The following day, as protests spread statewide, public employees agreed to the fiscal concessions which Gov. Walker claimed were necessary to both correct the current budget shortfall and eliminate the $3.6 billion deficit which is projected over the coming two years. Having won an agreement by public workers to pay more toward their pensions and health insurance, Gov. Walker was asked to compromise on eliminating the worker’s rights to organize and bargain collectively. He refused to discuss the matter, and so it became quite clear that the issue was no longer just balancing the state budget, but rather eliminating worker’s rights.
Over the next few days, repeated attempts were made to seek a meeting with the Governor. All such requests were denied. The 14 Democratic Senators stayed away and began attempts to talk with Senate Republicans about some middle ground. Those attempts continue.

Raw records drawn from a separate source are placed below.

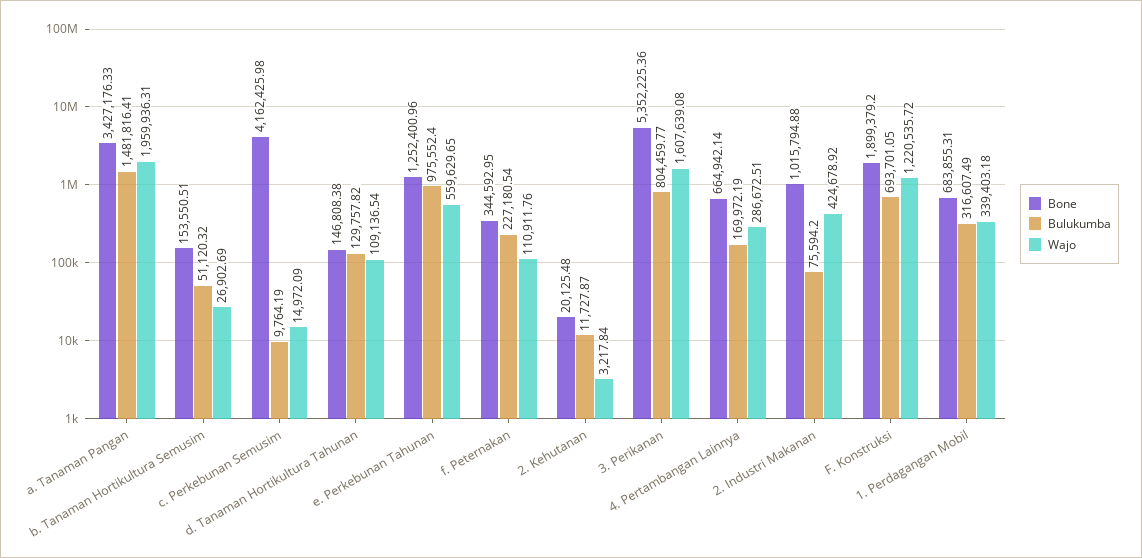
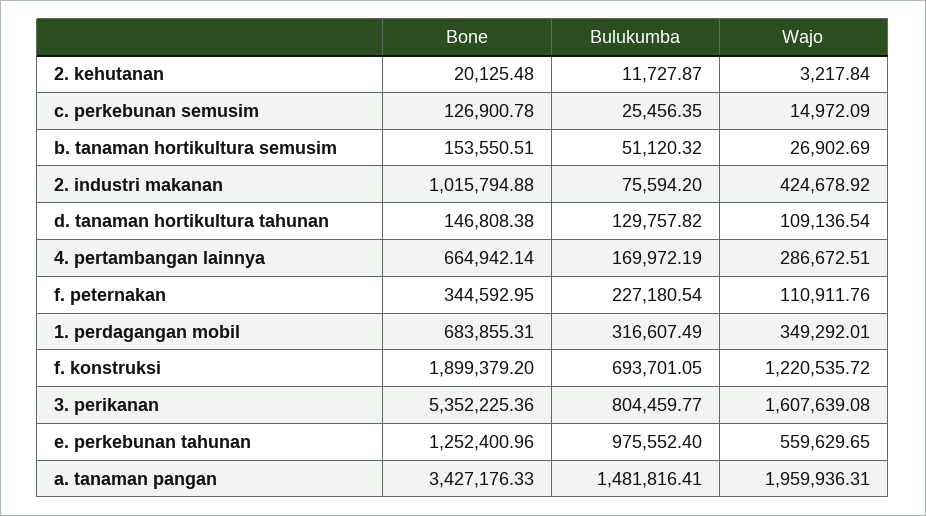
  {
    "Bone": {
      "a. Tanaman Pangan": 3427176.33,
      "b. Tanaman Hortikultura Semusim": 153550.51,
-     "c. Perkebunan Semusim": 4162425.98,
+     "c. Perkebunan Semusim": 126900.78,
      "d. Tanaman Hortikultura Tahunan": 146808.38,
      "e. Perkebunan Tahunan": 1252400.96,
      "f. Peternakan": 344592.95,
      "2. Kehutanan": 20125.48,
      "3. Perikanan": 5352225.36,
      "4. Pertambangan Lainnya": 664942.14,
      "2. Industri Makanan": 1015794.88,
      "F. Konstruksi": 1899379.2,
      "1. Perdagangan Mobil": 683855.31
    },
    "Bulukumba": {
      "a. Tanaman Pangan": 1481816.41,
      "b. Tanaman Hortikultura Semusim": 51120.32,
-     "c. Perkebunan Semusim": 9764.19,
+     "c. Perkebunan Semusim": 25456.35,
      "d. Tanaman Hortikultura Tahunan": 129757.82,
      "e. Perkebunan Tahunan": 975552.4,
      "f. Peternakan": 227180.54,
      "2. Kehutanan": 11727.87,
      "3. Perikanan": 804459.77,
      "4. Pertambangan Lainnya": 169972.19,
      "2. Industri Makanan": 75594.2,
      "F. Konstruksi": 693701.05,
      "1. Perdagangan Mobil": 316607.49
    },
    "Wajo": {
      "a. Tanaman Pangan": 1959936.31,
      "b. Tanaman Hortikultura Semusim": 26902.69,
      "c. Perkebunan Semusim": 14972.09,
      "d. Tanaman Hortikultura Tahunan": 109136.54,
      "e. Perkebunan Tahunan": 559629.65,
      "f. Peternakan": 110911.76,
      "2. Kehutanan": 3217.84,
      "3. Perikanan": 1607639.08,
      "4. Pertambangan Lainnya": 286672.51,
      "2. Industri Makanan": 424678.92,
      "F. Konstruksi": 1220535.72,
-     "1. Perdagangan Mobil": 339403.18
+     "1. Perdagangan Mobil": 349292.01
    }
  }

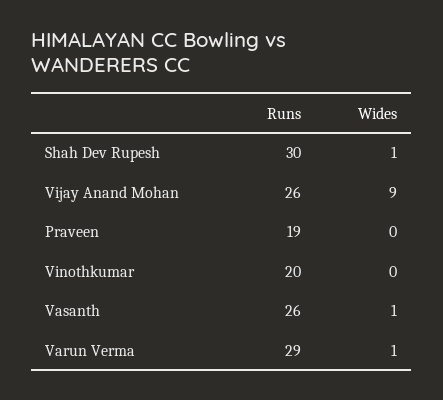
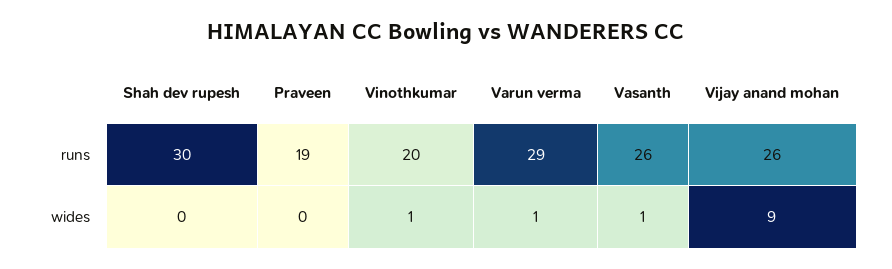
  {
    "Runs": {
      "Shah Dev Rupesh": 30,
      "Vijay Anand Mohan": 26,
      "Praveen": 19,
      "Vinothkumar": 20,
      "Vasanth": 26,
      "Varun Verma": 29
    },
    "Wides": {
-     "Shah Dev Rupesh": 1,
+     "Shah Dev Rupesh": 0,
      "Vijay Anand Mohan": 9,
      "Praveen": 0,
-     "Vinothkumar": 0,
+     "Vinothkumar": 1,
      "Vasanth": 1,
      "Varun Verma": 1
    }
  }

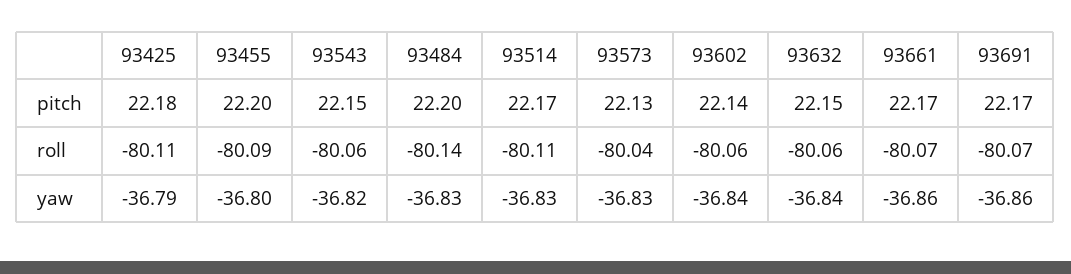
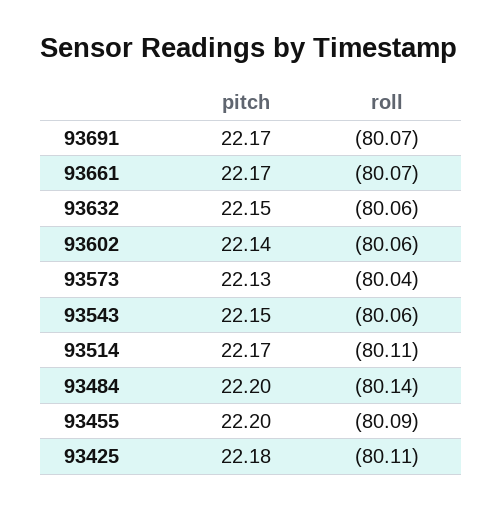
  {
    "93425": {
      "pitch": 22.18,
-     "roll": -80.11,
+     "roll": -80.11
-     "yaw": -36.79
    },
    "93455": {
      "pitch": 22.2,
-     "roll": -80.09,
+     "roll": -80.09
-     "yaw": -36.8
    },
    "93543": {
      "pitch": 22.15,
-     "roll": -80.06,
+     "roll": -80.06
-     "yaw": -36.82
    },
    "93484": {
      "pitch": 22.2,
-     "roll": -80.14,
+     "roll": -80.14
-     "yaw": -36.83
    },
    "93514": {
      "pitch": 22.17,
-     "roll": -80.11,
+     "roll": -80.11
-     "yaw": -36.83
    },
    "93573": {
      "pitch": 22.13,
-     "roll": -80.04,
+     "roll": -80.04
-     "yaw": -36.83
    },
    "93602": {
      "pitch": 22.14,
-     "roll": -80.06,
+     "roll": -80.06
-     "yaw": -36.84
    },
    "93632": {
      "pitch": 22.15,
-     "roll": -80.06,
+     "roll": -80.06
-     "yaw": -36.84
    },
    "93661": {
      "pitch": 22.17,
-     "roll": -80.07,
+     "roll": -80.07
-     "yaw": -36.86
    },
    "93691": {
      "pitch": 22.17,
-     "roll": -80.07,
+     "roll": -80.07
-     "yaw": -36.86
    }
  }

The basic right of public workers in Wisconsin to organize and bargain has been a part of Wisconsin law for many decades. The law has been changed many times to adjust for economic conditions, but every single Governor in the past 50 years, both Republican and Democrat, has worked with the legislature to make those changes while protecting the fundamental right of workers to bargain collectively.
Many have said the Senators who walked out behaved childishly and are not doing the job they were paid to do. However, it is always the job of the minority to make sure that the legislature takes sufficient time to consider the consequences of legislation, and that people’s rights are respected and protected. In this case, leaving the Capitol was the only way to buy enough time for the proper consideration of legislation which would eliminate the rights of public workers.
While we have been gone, a great deal more has been learned about the consequences of SB 11, yet no essential state business has been neglected. Wisconsin government is working, no one has been laid off and no fiscal harm has come to the state.
In the 12 days that I and my colleagues have been away, we work long days in meetings, on the phone and by e-mail with constituents. Most important, we continue to seek compromise and middle ground with the Governor and Republican State Senators on the matter of worker’s rights. We believe there is a compromise which both requires sufficient financial sacrifices by public workers to balance the budget, yet still preserves the fundamental right of those workers to organize and bargain collectively. We remain hopeful that such a compromise is not far off.